Another thing I’m sure of as I type out this idea on this blog (making something public is so very scary!) is that I need to spend some focused time making sure I’m headed in the right direction with this project. First, I want to seek God deliberately on this issue — I’ve been doing that all along, but I want to step back and make absolutely sure. Also, I want to spend some deliberate creative time on the first stages of the project, including what the scope of it will be and what it will take to get the funding. I’m at the point of wrapping up my novel revisions and sending that book out in search of a publisher — now I’m figuring out how to move forward with the next project.

In order to do that, I feel like I need to take a social media break. A bit of a fast, if you will. I’m not throwing off social media for good, just for a while. I want to use the time that I normally spend each day (and it’s spread throughout the day, not just in one blob) to be quiet, to be creative, to pray, to make sure I’m hearing things correctly. I feel so inundated with information from the internet most days, and I contribute my own voice to share in that cacophony. I need to step away for a while and not post or read blogs, Facebook, or twitter. I don’t know how long I will do this, at least a week or two. And hopefully when I come back, I’ll have great news to share with you about the next big project and how you can be involved!

Until then, email me if you need me…

Post to Twitter

Remembering the Mystery

I remember when I used the phone as a phone. To call and talk to people. I don’t have a smart phone, but I still find that I text more than I call people.

I remember when, if something funny happened during my day, I called a friend to tell the story, or I waited until I saw whoever I was eating dinner with and told the story over the meal. Now my first inclination is to formulate the cleverest, pithiest, succinctest Facebook status I can, and I post it as soon as I can. It’s good to allow myself this writing exercise, to practice brevity — but I miss calling people instead of posting. Calling individuals instead of posting.

I remember when I had joy (or excitement, or sorrow, or frustration) in my daily goings-on, grand or mundane, though I didn’t notify the greater population. “If a tree falls in the forest,” so the saying goes. If I experience a moment of sublimity and don’t update my Facebook status, is the experience still sublime? Or more sublime?

I remember several years ago I started uploading my photos to the Kodak website so I could share my albums from China or vacation or wherever with my family. I never would have dreamed of sending the link to anyone other than my parents, my sister, my cousin, and my aunt. Who else would want to see my photos in an online album? What’s the point in that?

I remember even before that, when I still had a film camera, I would sit down with one or two family members on a corner of the couch during a holiday gathering and flip through an album, narrating as much as they were interested in hearing, trying not to be the person who tells boring play-by-play stories of every moment of a trip.
+ + +
* _To do_
1. According to the blog excerpt on social media, how long does the writer plan to stay away from it?
2. Name every relative the writer would have sent the online photo album link to, according to the blog excerpt on social media.
3. Extend the blog excerpt on social media, starting right after its final sentence.
You won't need the listing that comes next.

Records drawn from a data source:
+ + +
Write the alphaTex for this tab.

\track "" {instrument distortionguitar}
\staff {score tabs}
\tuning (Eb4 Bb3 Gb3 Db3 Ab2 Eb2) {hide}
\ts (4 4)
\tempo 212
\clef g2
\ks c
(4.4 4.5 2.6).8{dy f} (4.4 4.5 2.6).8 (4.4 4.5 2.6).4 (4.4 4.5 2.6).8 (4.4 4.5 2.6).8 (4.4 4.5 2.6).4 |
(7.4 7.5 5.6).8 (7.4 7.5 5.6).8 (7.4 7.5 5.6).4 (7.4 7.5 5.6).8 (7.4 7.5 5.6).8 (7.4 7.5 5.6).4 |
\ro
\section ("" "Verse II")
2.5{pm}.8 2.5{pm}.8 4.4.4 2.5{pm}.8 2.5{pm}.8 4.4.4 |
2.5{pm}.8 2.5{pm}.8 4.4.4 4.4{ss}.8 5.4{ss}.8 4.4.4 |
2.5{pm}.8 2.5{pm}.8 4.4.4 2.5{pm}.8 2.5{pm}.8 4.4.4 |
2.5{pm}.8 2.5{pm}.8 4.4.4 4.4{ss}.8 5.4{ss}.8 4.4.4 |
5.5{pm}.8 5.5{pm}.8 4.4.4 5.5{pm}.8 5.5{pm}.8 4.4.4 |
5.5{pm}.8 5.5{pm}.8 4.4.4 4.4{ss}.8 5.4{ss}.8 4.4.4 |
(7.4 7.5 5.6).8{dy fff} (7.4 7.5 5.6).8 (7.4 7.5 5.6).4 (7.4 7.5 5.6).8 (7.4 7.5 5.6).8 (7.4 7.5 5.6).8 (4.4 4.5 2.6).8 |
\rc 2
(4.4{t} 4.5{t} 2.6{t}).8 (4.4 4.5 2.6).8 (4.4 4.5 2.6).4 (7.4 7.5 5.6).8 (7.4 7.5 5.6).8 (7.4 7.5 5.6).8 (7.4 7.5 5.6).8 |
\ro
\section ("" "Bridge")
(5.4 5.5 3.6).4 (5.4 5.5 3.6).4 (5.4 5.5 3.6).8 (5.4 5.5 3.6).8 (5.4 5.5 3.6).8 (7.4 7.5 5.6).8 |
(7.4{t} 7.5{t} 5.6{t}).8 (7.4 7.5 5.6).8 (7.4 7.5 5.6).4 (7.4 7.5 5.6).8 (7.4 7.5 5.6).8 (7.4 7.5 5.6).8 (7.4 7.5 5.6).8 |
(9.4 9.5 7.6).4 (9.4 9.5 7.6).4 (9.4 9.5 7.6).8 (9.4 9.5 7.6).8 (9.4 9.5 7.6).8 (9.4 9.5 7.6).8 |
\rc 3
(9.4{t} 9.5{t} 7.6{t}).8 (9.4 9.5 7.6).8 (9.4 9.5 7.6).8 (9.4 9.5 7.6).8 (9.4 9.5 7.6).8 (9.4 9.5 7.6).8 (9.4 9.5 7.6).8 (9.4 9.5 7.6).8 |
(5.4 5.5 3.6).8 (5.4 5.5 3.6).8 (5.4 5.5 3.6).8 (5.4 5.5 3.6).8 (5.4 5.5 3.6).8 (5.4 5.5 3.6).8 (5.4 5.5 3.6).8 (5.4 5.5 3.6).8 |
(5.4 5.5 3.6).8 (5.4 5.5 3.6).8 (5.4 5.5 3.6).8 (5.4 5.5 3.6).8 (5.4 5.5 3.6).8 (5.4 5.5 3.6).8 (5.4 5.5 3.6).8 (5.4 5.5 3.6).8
+ + +
* _Answer list_
1. At least a week or two.

2. The writer's parents, sister, cousin, and aunt.

3.
I remember meeting my friend for coffee at a bookstore in Arlington so that she could show me her album from her previous summer in China. It was 1999, and I was thinking about going to China for the summer myself. Hearing her stories, seeing her photos, it made the country real to me, it gave me the chance to ask her questions, to hear her own former reservations. That conversation over coffee was pivotal in helping me decide that a summer in Asia wouldn’t be the end of me. It’s hard to say how things would be different if this had happened several years in the future, but I can’t imagine experiencing the same emotions while clicking through a Facebook album. There’s something about the time involved in sitting down to talk, a time wholly dedicated to communicating with another person, the dialog that can happen when you’re talking face to face.

I remember at one point in my life I wrote e-mails to close friends and family to update them on the latest happenings in my life. Before that, I wrote letters on stationery. These letters and e-mails went to only a few people, only those I felt the need to stay in closest contact with. Now, often in a conversation I’ll start to tell a story or reference something that happened recently, and people who I never would have suspected will interrupt me and say, “Yeah, I read about that on your blog.” The blog, Facebook, they’re efficient ways to communicate, but I miss being able to tell people things in person. I miss life being somewhat mysterious, not knowing seemingly everything about everyone through online connections, not having people feel like they know everything about me through a 160-character Twitter profile.

I remember when I journaled every day.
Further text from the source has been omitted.